Exercise requirements
Reproduce the passage of the cloud service thread word for word, from "Bring your own" to "the long run.".
=== Extract ===
Ask Slashdot: Cloud Service On a Budget?
First time accepted submitter MadC0der writes "We just signed a project with a very large company. We are a computer vision based company and our project gathers images from a facility from PA. Our company is located in TN. The company we're gather images from is on a very high speed fiber optic network. However, being a small company of 11 developers, and 1 systems engineer, we're on a business class 100mb cable connection which works well for us but not in this situation. The information gathered from the client in PA is s 1½mb .bmp image, along with a 3mb Depth map file, making each snapshot a little under 5 megs. This may sound small, but images are taken every 3-5 seconds. This can lead to a very large amount of data captured and transferred each day. Our facility is incapable of handling such large transfers without effecting internal network performance. We've come to the conclusion that a cloud service would be the best solution for our problem. We're now thinking the customer's workstation will sync the data with the cloud, and we can automate pulling the data during off hours so we won't encounter congestion for analysis. Can anyone help suggest a stable, fairly price cloud solution that will sync large amounts for offsite data for retrieval at our convenience (nightly Rsync script should handle this process)?
Bring your own server. Depending on the time frame/duration of the project, it might be more cost effective to rent a quarter or half rack in a datacenter and build/buy your own servers. High initial up front cost, but does save money in the long run.
...WHY are you using BMP in the first place? Does whatever you're generating these on not have the processing capability to compress to PNG before transferring? I mean it SOUNDS like it'd save 10-20% off the total transfer...Anyways, what I'd do is I'd simply plop a server rack at the source that takes all the images for a given hour or whatever, tar.gz.bz2.whatevers them & send them over. Otherwise, I mean, Amazon wouldn't be TERRIBLE?
the sales guy oversold your capabilities. Instead of asking about cloud options, why don't you just pick a server host with a good reputation (Amazon and Rackspace come to mind) and pass the costs onto the client?
sysadmins and parents of newborns get the same amount of sleep.
Assuming you don't need real time analysis(doesn't look like it from problem description). Send a couple 500gb hard drives and have someone mail you the daily load of images each day with overnight shipping.
Assuming 5MB of data every 5 seconds, you're dealing with ~90GB of data a day. So, looking at Amazon's pricing model (http://aws.amazon.com/s3/pricing/), assuming you delete the data after you pull it, the storage total should be in the range of $0.095 * 90GB = $8.55/mo. Transfers into S3 are free. You'll be transfering ~2.7TB/mo out (90GB*30), at $0.120/GB, that's $324.00/mo in transfer fees.
=== Extracted material ===
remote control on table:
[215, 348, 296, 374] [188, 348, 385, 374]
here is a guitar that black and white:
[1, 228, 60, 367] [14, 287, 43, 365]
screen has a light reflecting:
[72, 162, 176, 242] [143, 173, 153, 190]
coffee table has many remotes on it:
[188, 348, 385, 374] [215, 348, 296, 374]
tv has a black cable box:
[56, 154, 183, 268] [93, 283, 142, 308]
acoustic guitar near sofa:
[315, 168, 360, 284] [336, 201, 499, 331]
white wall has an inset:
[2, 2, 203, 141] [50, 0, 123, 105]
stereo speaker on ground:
===
Result below
Bring your own server. Depending on the time frame/duration of the project, it might be more cost effective to rent a quarter or half rack in a datacenter and build/buy your own servers. High initial up front cost, but does save money in the long run.